- [Aim of the task]:
Further down are entries; set down exactly and only the lines from the one with "text_box [1053, 429, 1142, 502]" up to and including the one with "Identify the document", dropping each picture.

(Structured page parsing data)
--- START ---
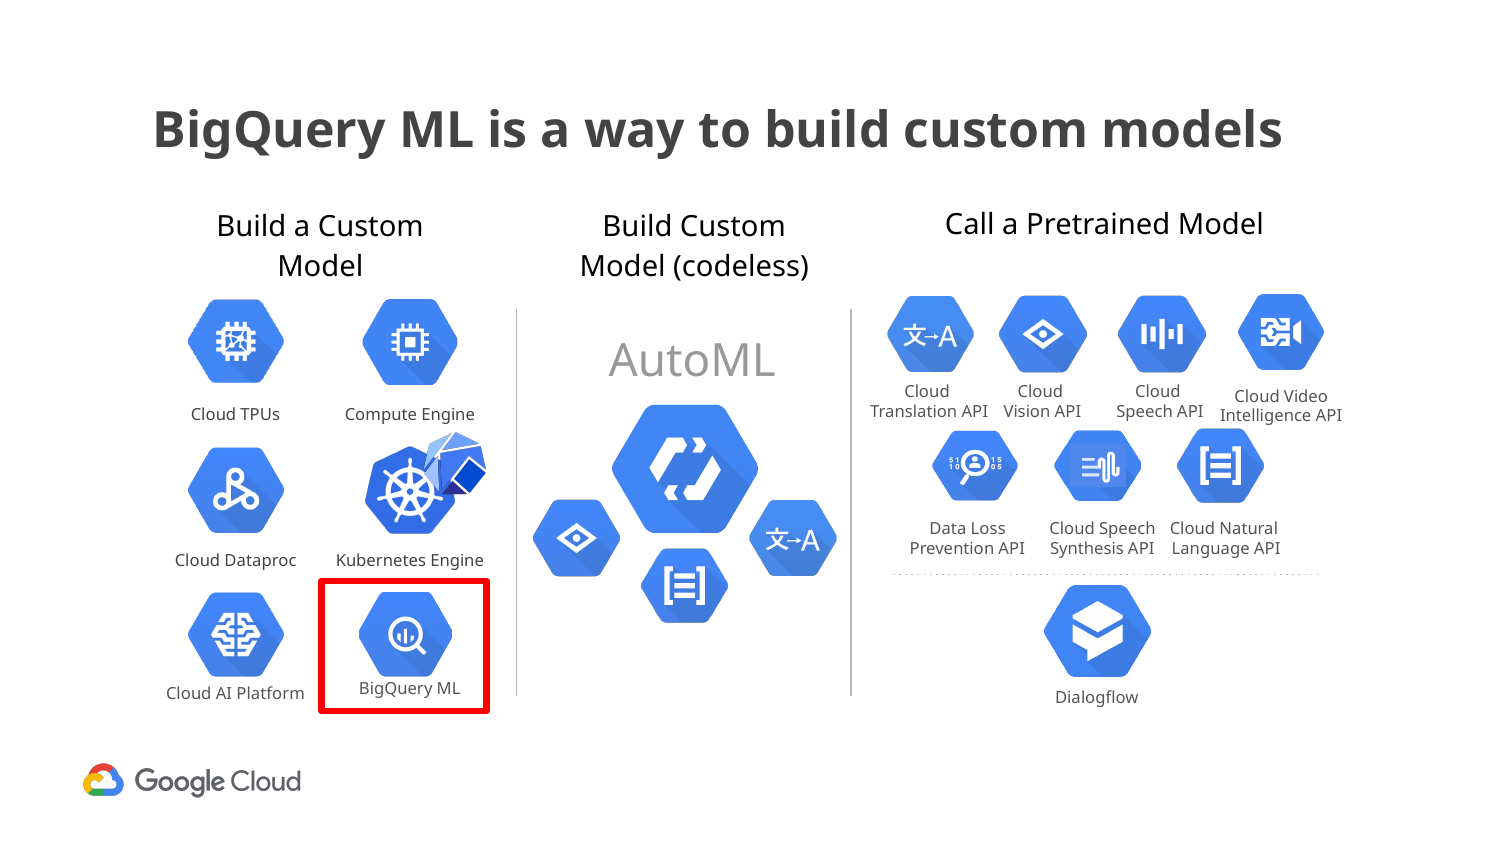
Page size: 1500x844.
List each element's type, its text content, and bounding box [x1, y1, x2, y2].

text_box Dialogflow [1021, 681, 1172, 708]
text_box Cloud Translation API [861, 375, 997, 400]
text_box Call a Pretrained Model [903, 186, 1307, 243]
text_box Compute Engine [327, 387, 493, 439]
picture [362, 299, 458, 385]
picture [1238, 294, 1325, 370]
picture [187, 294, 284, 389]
--- END ---
--- START ---
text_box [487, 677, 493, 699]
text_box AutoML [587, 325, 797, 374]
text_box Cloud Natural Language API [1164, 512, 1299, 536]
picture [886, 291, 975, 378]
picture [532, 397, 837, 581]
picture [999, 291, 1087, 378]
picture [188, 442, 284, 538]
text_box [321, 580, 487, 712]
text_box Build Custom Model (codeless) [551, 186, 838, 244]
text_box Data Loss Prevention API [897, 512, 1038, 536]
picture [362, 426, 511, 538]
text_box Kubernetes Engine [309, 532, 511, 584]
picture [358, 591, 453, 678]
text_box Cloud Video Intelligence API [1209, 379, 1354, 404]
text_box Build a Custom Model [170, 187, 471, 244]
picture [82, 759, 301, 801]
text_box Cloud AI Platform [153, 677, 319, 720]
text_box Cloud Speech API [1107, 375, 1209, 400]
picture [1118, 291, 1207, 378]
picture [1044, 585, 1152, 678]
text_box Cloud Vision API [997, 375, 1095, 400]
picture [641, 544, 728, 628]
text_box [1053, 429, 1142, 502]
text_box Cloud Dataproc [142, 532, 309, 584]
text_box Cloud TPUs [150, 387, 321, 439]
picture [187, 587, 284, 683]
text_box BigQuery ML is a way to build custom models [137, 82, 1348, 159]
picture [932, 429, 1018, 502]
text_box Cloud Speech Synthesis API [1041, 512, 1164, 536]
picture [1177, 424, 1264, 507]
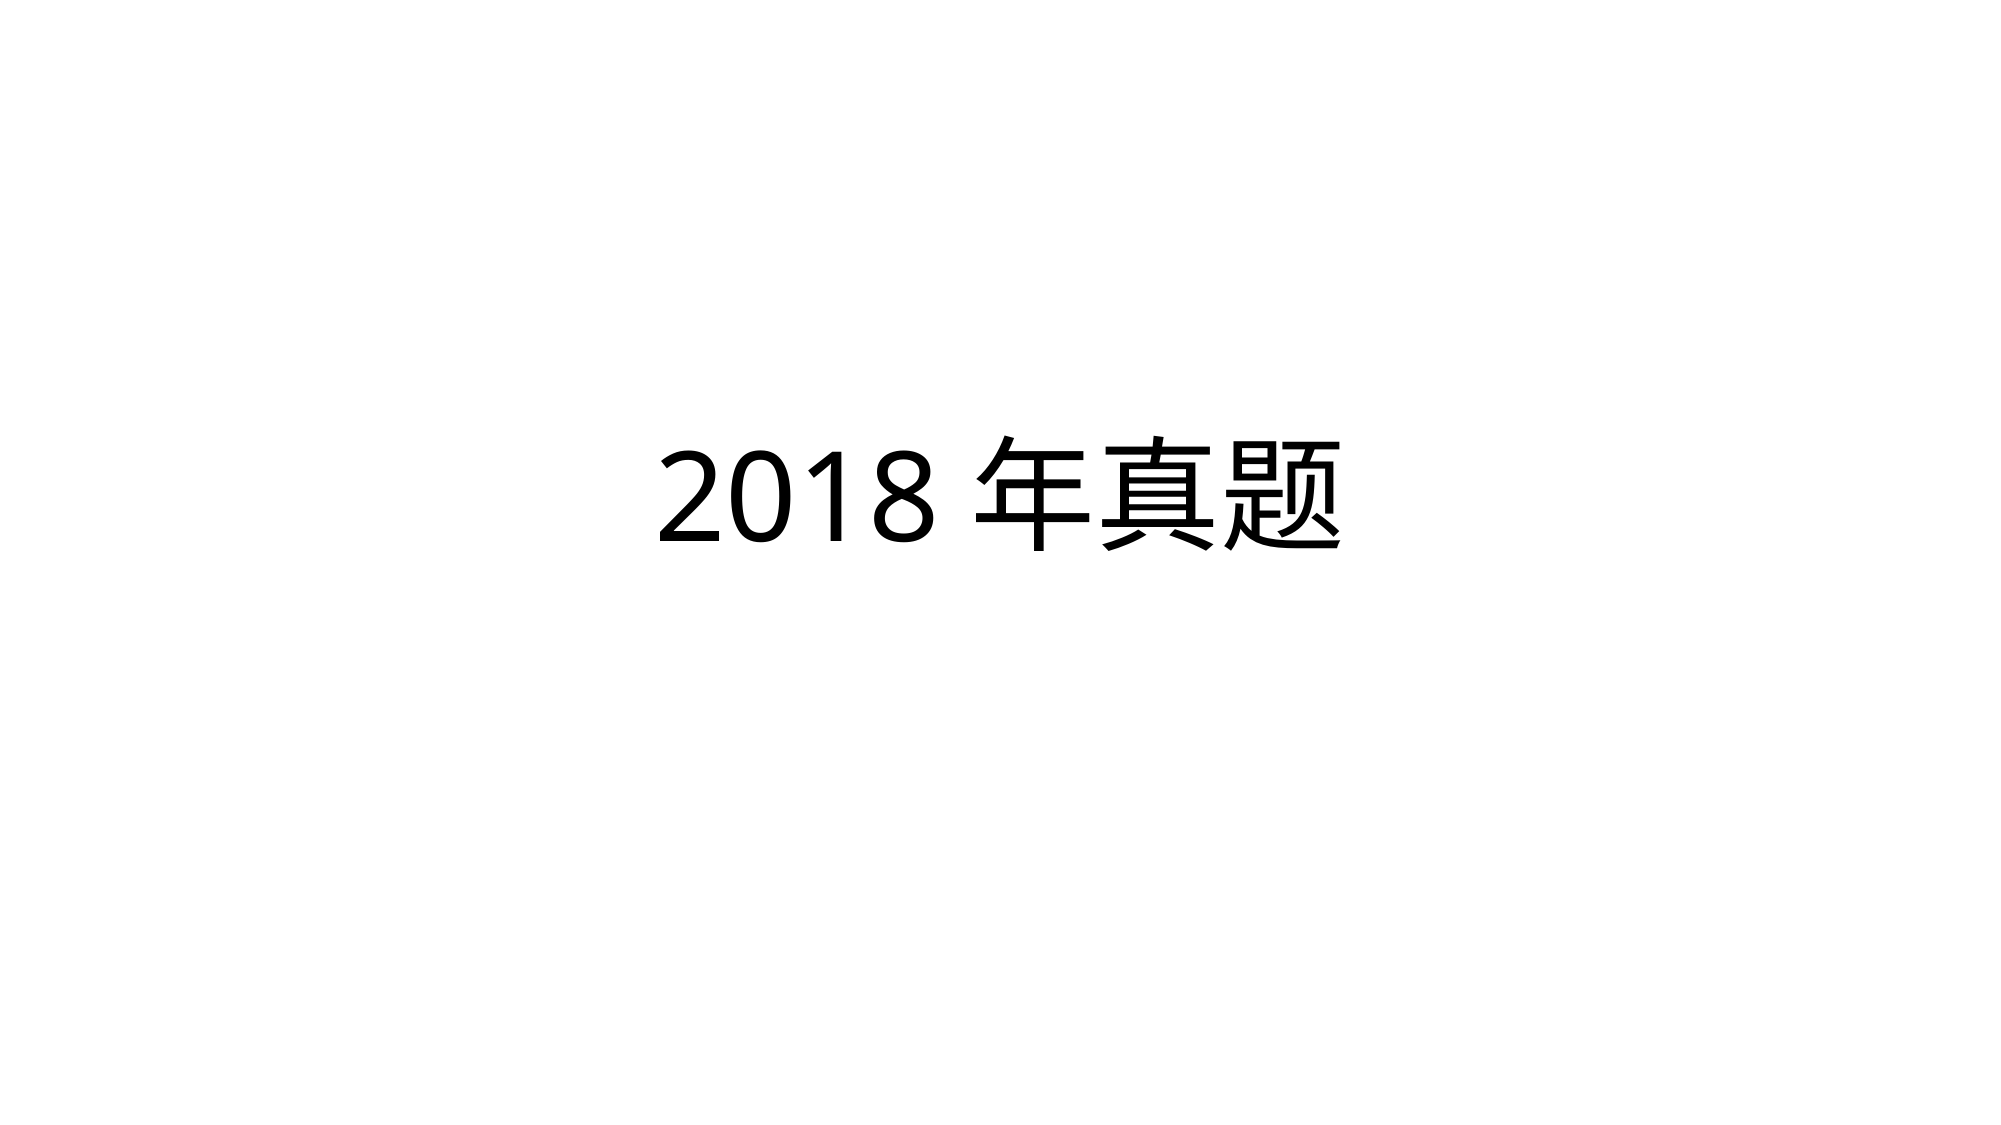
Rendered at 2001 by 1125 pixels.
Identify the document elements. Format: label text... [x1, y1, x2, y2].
--- END ---
- [Answer to the exercise]:
text_box [1053, 429, 1142, 502]
text_box Cloud Dataproc [142, 532, 309, 584]
text_box Cloud TPUs [150, 387, 321, 439]
picture [187, 587, 284, 683]
text_box BigQuery ML is a way to build custom models [137, 82, 1348, 159]
picture [932, 429, 1018, 502]
text_box Cloud Speech Synthesis API [1041, 512, 1164, 536]
picture [1177, 424, 1264, 507]
Rendered at 2001 by 1125 pixels.
Identify the document elements. Format: label text... [x1, y1, x2, y2].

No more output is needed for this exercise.